As major financial markets reel from economic stagnation, uncertainty and fear about sovereign debt failures and America’s debt ceiling debacle, Amazon is achieving its highest valuation ever. Amazon blew out revenue and earnings expectations this week. How? By achieving record revenue growth. Sales are up 50% compared to last year!
The result of this impressive growth has been a remarkable valuation increase – comparable to Apple!
- Since 2009, valuation is up 5.5x (almost 240% rate of return for 2 consecutive years)
- Since 2006 valuation is up 8x (over 150% annualized rate of return for 5 years)
- Over the last decade Amazon’s value has risen 15x (over 130% annualized rate of return for 10 years)
How did Amazon do this?
Not by “sticking to its knitting” or being very careful to manage its “core.” In 2001 Amazon was largely an on-line book seller – and not all that profitable at it. Despite its “roots,” or “DNA,” being in U.S. books and retailing, the company has pioneered off-shore businesses and high-tech products that help customers take advantage of big trends – often far removed from what Amazon set out to do when founded some 16 years ago.

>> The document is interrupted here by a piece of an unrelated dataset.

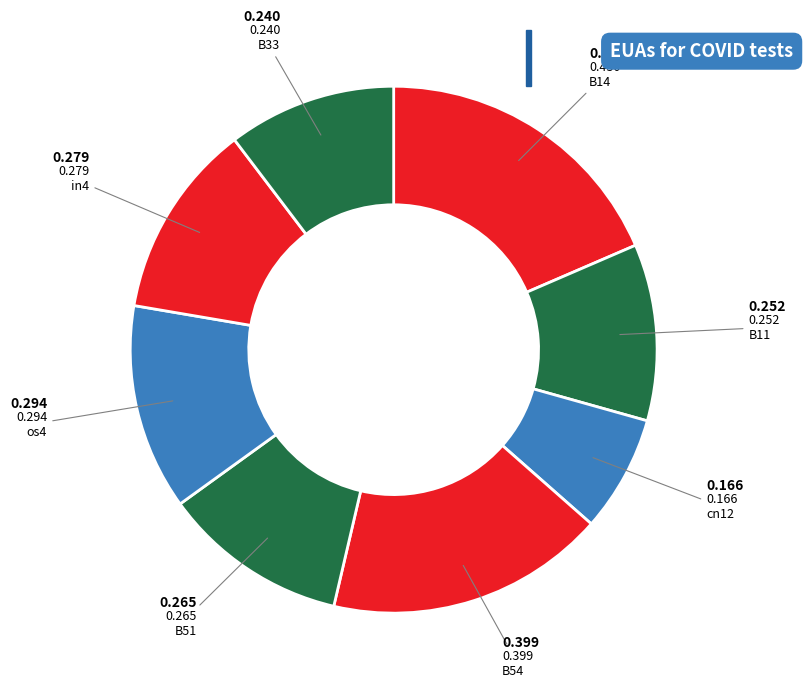

How many slices are in this pie chart?

8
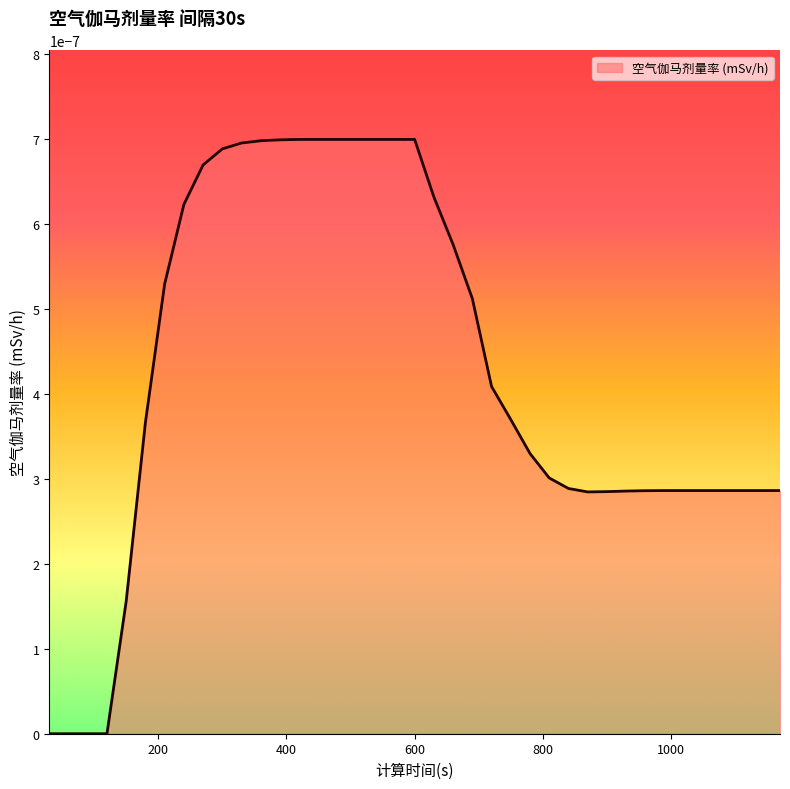

How many lines are shown in the chart?

1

Amazon’s earnings release provides insight to its fantastic growth. Almost 50% of revenues lie outside the U.S. Traditional retailers such as WalMart, Target, Sears, etc. have struggled in foreign markets, and blamed poor performance on weak infrastructure and complex legal/tax issues. Instead of modifying their success formula to meet market needs, their efforts to export what worked in the USA have not done well.